Highlights included 91.26 metres of 0.38% copper, 0.3g/t gold and 4.12g/t silver from 36.7m in the second hole; and 59m grading 0.28% copper, 0.16g/t gold and 2.44g/t silver from 21m in the first.
President and CEO Maurizio Napoli said the grade and length were "considerable" given they were from two shallow test holes in an area not previously tested by diamond drilling.

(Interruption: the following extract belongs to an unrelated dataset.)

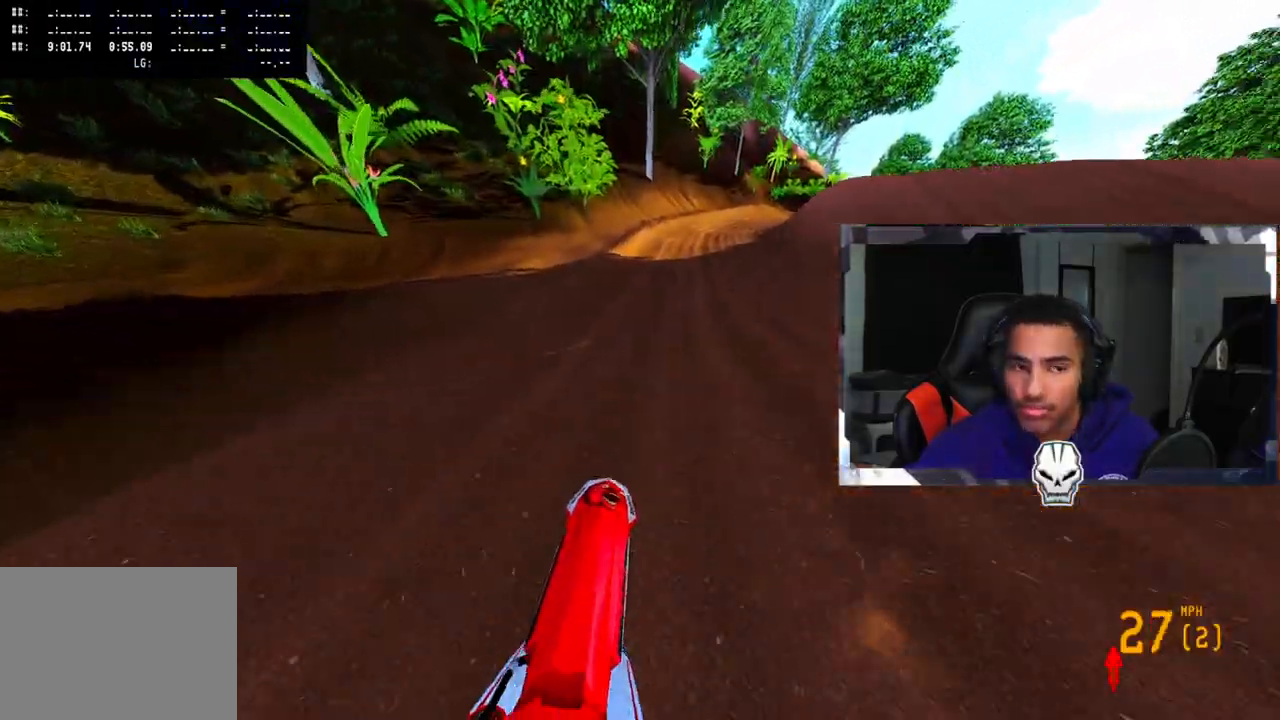
{"buttons": ["R2"], "left_stick": "up-right", "right_stick": "up-left", "events": [[17, "R3", "down"], [83, "left_stick", "up"], [117, "R3", "up"], [133, "R2", "up"], [250, "R2", "down"], [267, "left_stick", "up-right"], [350, "right_stick", "up-left"]]}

"The fact that mineralisation is near surface unlike many deposits in the area is also a critical factor," he said.
Further assays were pending but Napoli said the company was pleased with the size of the system it was starting to delineate at the Burgundy trend.
Crystal Lake had claimed the discovery of a new copper-gold porphyry zone earlier this month at its Newmont Lake project, the 72' zone, about 2.3km from Burgundy Ridge which it has renamed the Ridge zone.
It said receding glaciers at Burgundy continued to expose new mineral showings at surface, with assays pending from a channel sample at the newly-exposed Green Rock showing.
Napoli, who took on the top jobs at the start of this month, has added another role in a further management shuffle.
He is replacing Richard Savage on the board after the director resigned last week to pursue new interests.
Mining identity Rob McEwen had backed the company as part of a circa C$1.5 million raising at 30c per hard dollar unit in September.
The company's shares, which were trading above C40c a year ago, touched a 52-week low of 11.5c intraday.
They closed down 7.7% on Friday to 12c to capitalise it at $13.5 million (US$10.3 million).